The Metro Pacific and Ayala groups plan to bring in foreign partners into their railway consortium ahead of the awaited bidding for the Light Railway Transit 1 extension project under the government’s public-private partnership framework.
During the stockholders’ meeting of Metro Pacific Investments Corp. on Friday, company president Jose Ma. Lim said the MPIC-Ayala tandem would be the “bidder to beat” for the PPP projects to be rolled out by the government.
In an interview with the Inquirer after the meeting, MPIC chief finance officer David Nicol said the partners were very excited on the first project (LRT1) which, if successful, would be followed up by the Metro Railway Transit 3 project.
“We got a lot of interest from Korea and Japan to join our consortium,” Nicol said, referring to the prospective contract to build the LRT1 extension.
The MPIC-Ayala group also plans to get a different foreign partner for the operation of the elevated railway.
Nicol said talks were ongoing with prospective partners from Japan, Korea and Hong Kong. “We had a sort of advanced discussions with one experienced operator,” Nicol said.
He said the prospective partners could also boost the chances of the consortium in winning the bid.
“Having one of these companies (as partner) will help bring a better bid that’s more likely to succeed, so they’ll put an effort from day one,” Nicol said.
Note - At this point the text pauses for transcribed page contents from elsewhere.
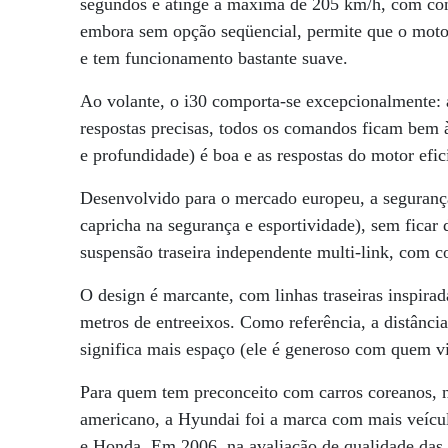
segundos e atinge a máxima de 205 km/h, com con
embora sem opção seqüencial, permite que o motor
e tem funcionamento bastante suave.
Ao volante, o i30 comporta-se excepcionalmente: a
respostas precisas, todos os comandos ficam bem 
e profundidade) é boa e as respostas do motor efi
Desenvolvido para o mercado europeu, a segurança
capricha na segurança e esportividade), sem fica
suspensão traseira independente multi-link, com
O design é marcante, com linhas traseiras inspi
metros de entreeixos. Como referência, a distânci
significa mais espaço (ele é generoso com quem via
Para quem tem preconceito com carros coreanos, na
americano, a Hyundai foi a marca com mais veícul
e Honda. Em 2006, na avaliação de qualidade das m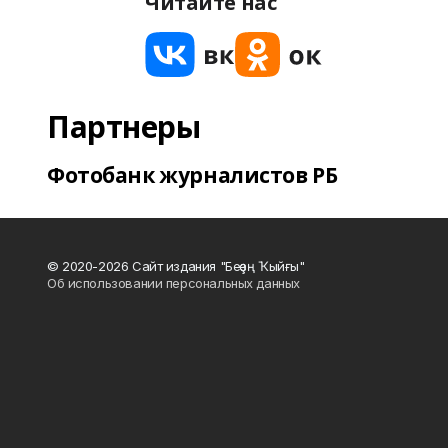
Читайте нас
Партнеры
Фотобанк журналистов РБ
© 2020-2026 Сайт издания "Беҙҙең Ҡыйғы"
Об использовании персональных данных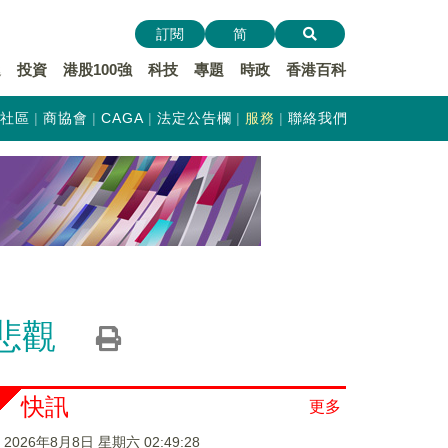
訂閱
简
遞
投資
港股100強
科技
專題
時政
香港百科
社區
商協會
CAGA
法定公告欄
服務
聯絡我們
悲觀
快訊
更多
2026年8月8日 星期六 02:49:29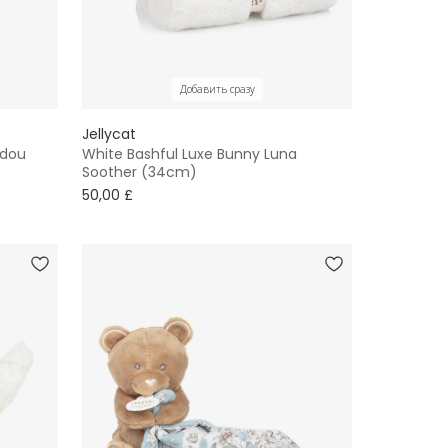
Добавить сразу
Jellycat
udou
White Bashful Luxe Bunny Luna
Soother (34cm)
50,00 £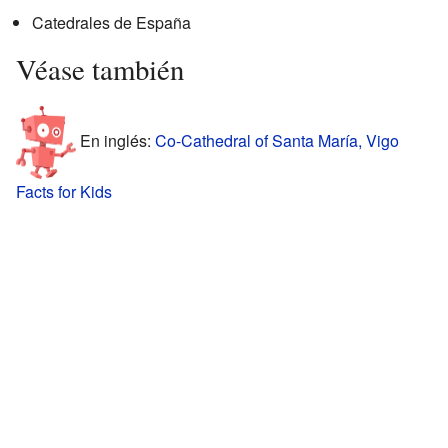
Catedrales de España
Véase también
En inglés:
Co-Cathedral of Santa María, Vigo
Facts for Kids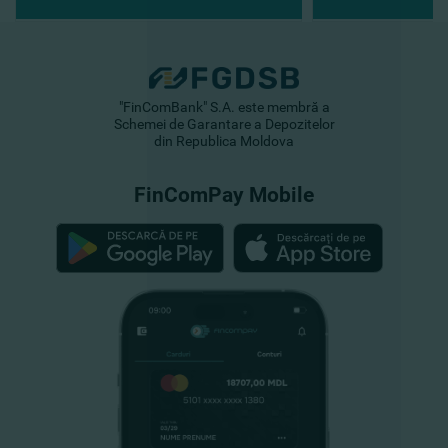
"FinComBank" S.A. este membră a
Schemei de Garantare a Depozitelor
din Republica Moldova
FinComPay Mobile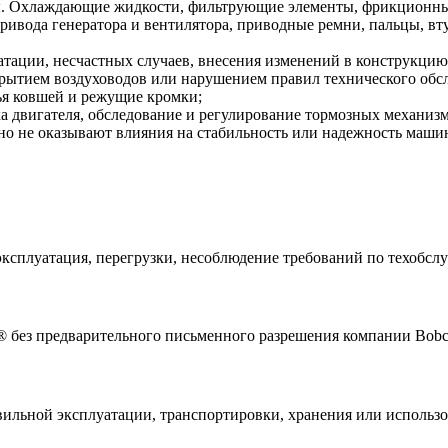
. Охлаждающие жидкости, фильтрующие элементы, фрикционные
привода генератора и вентилятора, приводные ремни, пальцы, 
атации, несчастных случаев, внесения изменений в конструкц
рытием воздуховодов или нарушением правил технического обс
бья ковшей и режущие кромки;
а двигателя, обследование и регулирование тормозных механизм
но не оказывают влияния на стабильность или надежность маши
ксплуатация, перегрузки, несоблюдение требований по техобслуж
 без предварительного письменного разрешения компании Bobc
вильной эксплуатации, транспортировки, хранения или использ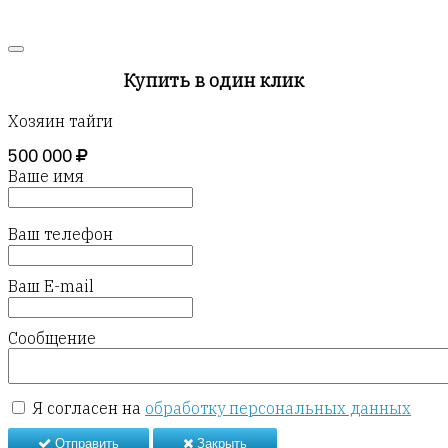
Купить в один клик
Хозяин тайги
500 000
Ваше имя
Ваш телефон
Ваш E-mail
Сообщение
Я согласен на
обработку персональных данных
Отправить
Закрыть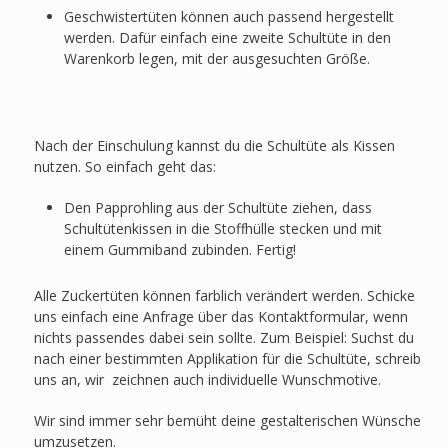
Geschwistertüten können auch passend hergestellt
werden. Dafür einfach eine zweite Schultüte in den
Warenkorb legen, mit der ausgesuchten Größe.
Nach der Einschulung kannst du die Schultüte als Kissen
nutzen. So einfach geht das:
Den Papprohling aus der Schultüte ziehen, dass
Schultütenkissen in die Stoffhülle stecken und mit
einem Gummiband zubinden. Fertig!
Alle Zuckertüten können farblich verändert werden. Schicke
uns einfach eine Anfrage über das Kontaktformular, wenn
nichts passendes dabei sein sollte. Zum Beispiel: Suchst du
nach einer bestimmten Applikation für die Schultüte, schreib
uns an, wir zeichnen auch individuelle Wunschmotive.
Wir sind immer sehr bemüht deine gestalterischen Wünsche
umzusetzen.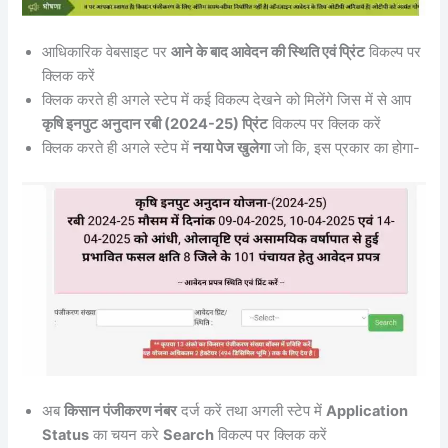
आधिकारिक वेबसाइट पर
आने के बाद आवेदन की स्थिति एवं प्रिंट
विकल्प पर
क्लिक करें
क्लिक करते ही अगले स्टेप में कई विकल्प देखने को मिलेंगे जिस में से आप
कृषि इनपुट अनुदान रबी (2024-25) प्रिंट
विकल्प पर क्लिक करें
क्लिक करते ही अगले स्टेप में
नया पेज खुलेगा
जो कि, इस प्रकार का होगा-
अब
किसान पंजीकरण नंबर
दर्ज करें तथा अगली स्टेप में
Application
Status
का चयन करे
Search
विकल्प पर क्लिक करें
The project will extend the existing 15-kilometer LRT Line 1 system southward by another 11.7 kilometers, starting the last southern station in Baclaran to Bacoor, Cavite.
The construction to be undertaken by the private sector partner in this PPP project is estimated to cost P30 billion. The total project cost, however, is seen to reach P59 billion because new coaches would be purchased to expand the capacity. The additional cost of P29 billion will be shouldered by the government using official development assistance financing.
The winning bidder will operate and maintain the train line for a number of years, allowing the company to recoup its investments through the collection of fares from passengers.
Nicol said it had always been a strategy within MPIC to bring in partners with expertise in various businesses, such as in the case of toll roads, water distribution and power generation.
“That reduces the execution risk … and that makes for better service and safer return for us,” Nicol said.
The newly created alliance between the Metro Pacific and Ayala groups is looking at 10 potential railway projects in Metro Manila under the master plan made by the government for urban railways.
Even outside of projects to be bid out under the PPP framework, MPIC expects growth to come in three waves over the rest of the decade with water distributor Maynilad Water Services leading the first; the toll road business under Metro Pacific Tollways Corp. (MPTC), the second; and Manila Electric Co., the third wave. The hospital group is also expected to maintain high growth.
“Growth over the next three to four years will be delivered by Maynilad, which is working on connecting the remaining 1.6 million customers in its concession area that are still not reached by its pipeline network. That represents a 20.2-percent growth in customer count,” Lim said, adding that additional billed volume was also expected from the higher consumption arising from the increase in water pressure.
The completion of several road projects in MPTC’s pipeline is seen providing impetus for 2016 and beyond.
Meralco’s plan to build 2,500 megawatts of power generating capacity in the medium term is seen boosting bottom line by 2017.